TASK BRIEF → Retrieve every line from the records in which the word "Venturi" occurs.

DATA TO EXAMINE →
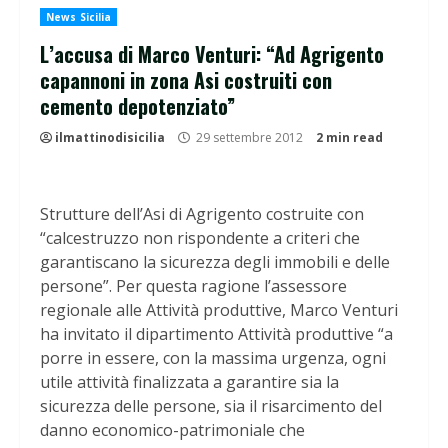
News Sicilia
L’accusa di Marco Venturi: “Ad Agrigento
capannoni in zona Asi costruiti con
cemento depotenziato”
ilmattinodisicilia
29 settembre 2012
2 min read
Strutture dell’Asi di Agrigento costruite con
“calcestruzzo non rispondente a criteri che
garantiscano la sicurezza degli immobili e delle
persone”. Per questa ragione l’assessore
regionale alle Attività produttive, Marco Venturi
ha invitato il dipartimento Attività produttive “a
porre in essere, con la massima urgenza, ogni
utile attività finalizzata a garantire sia la
sicurezza delle persone, sia il risarcimento del
danno economico-patrimoniale che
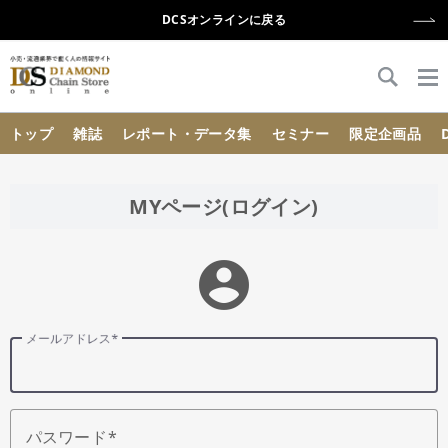
DCSオンラインに戻る
{{ BaseInfo.shop_name }}
トップ
雑誌
レポート・データ集
セミナー
限定企画品
MYページ(ログイン)
account_circle
メールアドレス
パスワード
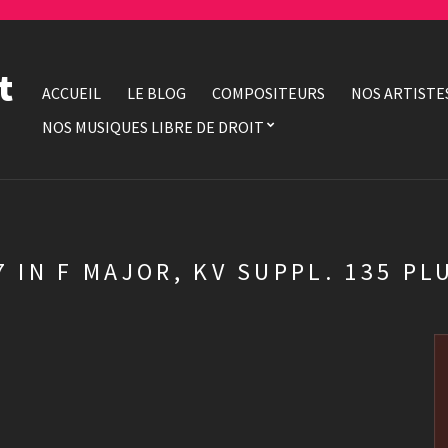
t
ACCUEIL
LE BLOG
COMPOSITEURS
NOS ARTISTE
NOS MUSIQUES LIBRE DE DROIT
 IN F MAJOR, KV SUPPL. 135 PL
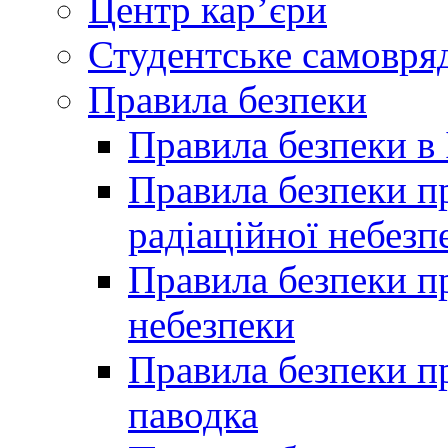
Центр кар’єри
Студентське самовря
Правила безпеки
Правила безпеки в 
Правила безпеки п
радіаційної небезп
Правила безпеки пр
небезпеки
Правила безпеки пр
паводка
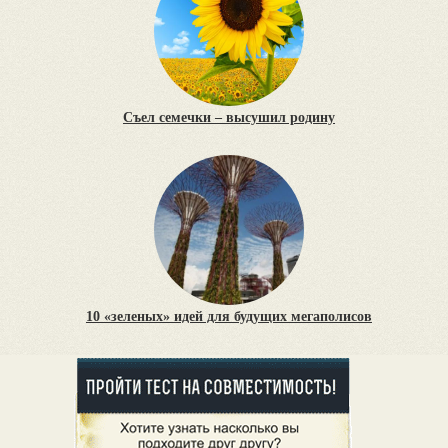
Съел семечки – высушил родину
10 «зеленых» идей для будущих мегаполисов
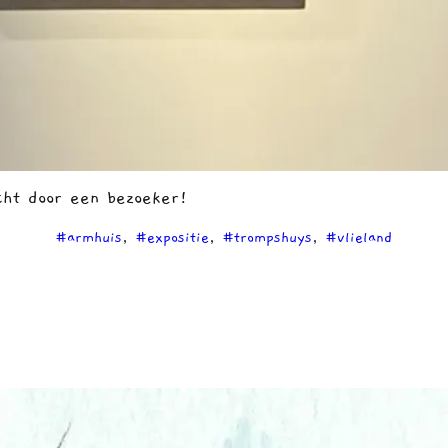
cht door een bezoeker!
#armhuis
, 
#expositie
, 
#trompshuys
, 
#vlieland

EXERCISE ANSWER →
L’accusa di Marco Venturi: “Ad Agrigento
regionale alle Attività produttive, Marco Venturi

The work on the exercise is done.